Opaxio is a potent radiosensitizer that increased the curability rate of cancers in preclinical models without increasing toxicity to normal tissues (Int. J. Rad. Oncol. Biol. Phys., 55:707-712, 2003). The present study was performed to determine the safety and efficacy of Opaxio when it was added to standard therapy with radiation and temozolomide for unresectable high grade brain tumours (Anaplastic Astrocytomas (AA) and
Glioblastoma Multiforme (GBM)).
“The data from the Opaxio study is provocative. With an overall survival not yet reached at a median follow-up of 22 months, the addition of Opaxio to the treatment of GBM could represent a major advance in prolonging survival in this otherwise rapidly fatal disease,” commented Howard Safran, MD, Head of the Brown University Oncology Group. “We look forward to confirming these findings in a randomized controlled trial of Opaxio plus RT compared to TMZ plus RT in patients who are known to have limited benefit from TMZ due to expression of a gene termed MGMT that adversely impacts the effectiveness of alkylating agents such as TMZ.”

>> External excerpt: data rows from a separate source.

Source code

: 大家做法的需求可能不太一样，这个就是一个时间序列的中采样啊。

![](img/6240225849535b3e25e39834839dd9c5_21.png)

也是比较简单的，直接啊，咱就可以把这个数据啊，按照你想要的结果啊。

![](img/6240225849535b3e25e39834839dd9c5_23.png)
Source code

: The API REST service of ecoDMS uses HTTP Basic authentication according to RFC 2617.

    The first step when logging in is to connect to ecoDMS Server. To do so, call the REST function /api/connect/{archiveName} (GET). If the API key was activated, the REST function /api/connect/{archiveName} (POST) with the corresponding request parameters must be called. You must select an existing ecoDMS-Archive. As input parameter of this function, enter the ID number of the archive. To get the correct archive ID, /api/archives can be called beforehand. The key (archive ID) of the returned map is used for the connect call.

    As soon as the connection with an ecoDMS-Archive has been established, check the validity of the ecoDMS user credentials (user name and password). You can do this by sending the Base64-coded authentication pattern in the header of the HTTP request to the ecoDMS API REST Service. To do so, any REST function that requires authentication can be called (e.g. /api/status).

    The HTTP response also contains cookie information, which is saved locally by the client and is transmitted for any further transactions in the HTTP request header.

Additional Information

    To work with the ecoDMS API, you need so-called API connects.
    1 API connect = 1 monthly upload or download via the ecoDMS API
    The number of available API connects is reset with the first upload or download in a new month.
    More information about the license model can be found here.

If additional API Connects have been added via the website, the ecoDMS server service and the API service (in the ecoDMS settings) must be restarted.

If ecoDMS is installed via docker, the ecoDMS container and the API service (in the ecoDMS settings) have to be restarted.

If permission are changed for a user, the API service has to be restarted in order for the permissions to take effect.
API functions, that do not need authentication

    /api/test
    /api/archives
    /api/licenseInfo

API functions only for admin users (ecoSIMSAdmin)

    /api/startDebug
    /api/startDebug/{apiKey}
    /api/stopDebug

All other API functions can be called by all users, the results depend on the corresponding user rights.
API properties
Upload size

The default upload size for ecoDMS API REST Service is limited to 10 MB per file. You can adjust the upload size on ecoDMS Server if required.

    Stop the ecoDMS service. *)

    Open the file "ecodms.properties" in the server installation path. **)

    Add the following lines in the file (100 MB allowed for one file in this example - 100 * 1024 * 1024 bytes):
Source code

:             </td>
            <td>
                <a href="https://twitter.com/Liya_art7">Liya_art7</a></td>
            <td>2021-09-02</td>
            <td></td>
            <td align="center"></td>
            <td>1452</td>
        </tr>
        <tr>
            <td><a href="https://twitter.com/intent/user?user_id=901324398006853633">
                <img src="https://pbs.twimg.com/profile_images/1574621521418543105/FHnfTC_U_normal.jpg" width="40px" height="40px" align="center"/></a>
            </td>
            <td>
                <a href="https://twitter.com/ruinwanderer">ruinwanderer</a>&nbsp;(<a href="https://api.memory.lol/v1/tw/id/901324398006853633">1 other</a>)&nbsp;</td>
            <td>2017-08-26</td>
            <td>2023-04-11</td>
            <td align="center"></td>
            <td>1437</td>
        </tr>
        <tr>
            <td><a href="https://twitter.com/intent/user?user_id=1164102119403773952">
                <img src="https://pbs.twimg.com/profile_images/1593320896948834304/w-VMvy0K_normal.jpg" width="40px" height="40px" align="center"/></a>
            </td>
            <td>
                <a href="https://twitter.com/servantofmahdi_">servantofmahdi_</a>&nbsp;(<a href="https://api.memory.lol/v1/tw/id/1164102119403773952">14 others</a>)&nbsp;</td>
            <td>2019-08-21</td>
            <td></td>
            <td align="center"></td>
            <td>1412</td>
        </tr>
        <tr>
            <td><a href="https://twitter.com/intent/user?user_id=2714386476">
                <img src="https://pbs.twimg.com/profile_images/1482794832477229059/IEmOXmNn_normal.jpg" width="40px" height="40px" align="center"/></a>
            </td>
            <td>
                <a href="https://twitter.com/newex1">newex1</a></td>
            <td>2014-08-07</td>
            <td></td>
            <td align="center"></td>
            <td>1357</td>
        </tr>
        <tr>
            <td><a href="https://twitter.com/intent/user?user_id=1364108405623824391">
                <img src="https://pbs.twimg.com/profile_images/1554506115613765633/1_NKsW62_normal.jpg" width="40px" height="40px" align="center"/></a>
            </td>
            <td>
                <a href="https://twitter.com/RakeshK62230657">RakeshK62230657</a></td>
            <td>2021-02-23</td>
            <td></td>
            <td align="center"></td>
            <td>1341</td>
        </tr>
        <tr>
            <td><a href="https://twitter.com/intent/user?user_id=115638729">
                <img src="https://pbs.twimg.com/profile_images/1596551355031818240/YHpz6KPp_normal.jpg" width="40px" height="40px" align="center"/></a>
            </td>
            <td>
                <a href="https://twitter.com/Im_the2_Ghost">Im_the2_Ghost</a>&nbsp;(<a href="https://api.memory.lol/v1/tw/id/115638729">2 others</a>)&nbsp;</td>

In the current study, 25 patients were enrolled with confirmed high-grade glioma, of which 17 patients (68%) had GBM and 8 patients (32%) had AA. Patients received Opaxio with TMZ and RT for six weeks. The main toxicity reported was grade 4 thrombocytopenia and neutropenia (6 patients (24%)). These toxicities were felt to be due to a potential drug interaction between Opaxio and TMZ and/or and other concomitant medications. Among the 22 evaluable patients, the overall response rate was 45% (ten of 22) with 27% (six of 22) of patients achieving a complete response. With a median follow-up of 22 months, 76% of patients remained free from disease progression at 6 months with an overall median PFS of 14.9 months (13.5 months for patients with GBM).
Opaxio (paclitaxel poliglumex, CT-2103), which was formerly known as Xyotax, is an investigational, biologically enhanced, chemotherapeutic that links paclitaxel, the active ingredient in Taxol, to a biodegradable polyglutamate polymer, which results in a new chemical entity. When bound to the polymer, the chemotherapy is rendered inactive, potentially sparing normal tissue's exposure to high levels of unbound, active chemotherapy and its associated toxicities.
Blood vessels in tumour tissue, unlike blood vessels in normal tissue, are porous to molecules like polyglutamate. Based on preclinical studies, it appears that Opaxio is preferentially distributed to tumours due to their leaky blood vessels and trapped in the tumour bed allowing significantly more of the dose of chemotherapy to localize in the tumour than with standard paclitaxel. Once inside the tumour cell, enzymes metabolize the protein polymer, releasing the paclitaxel chemotherapy.
CTI is a biopharmaceutical company committed to developing an integrated portfolio of oncology products aimed at making cancer more treatable.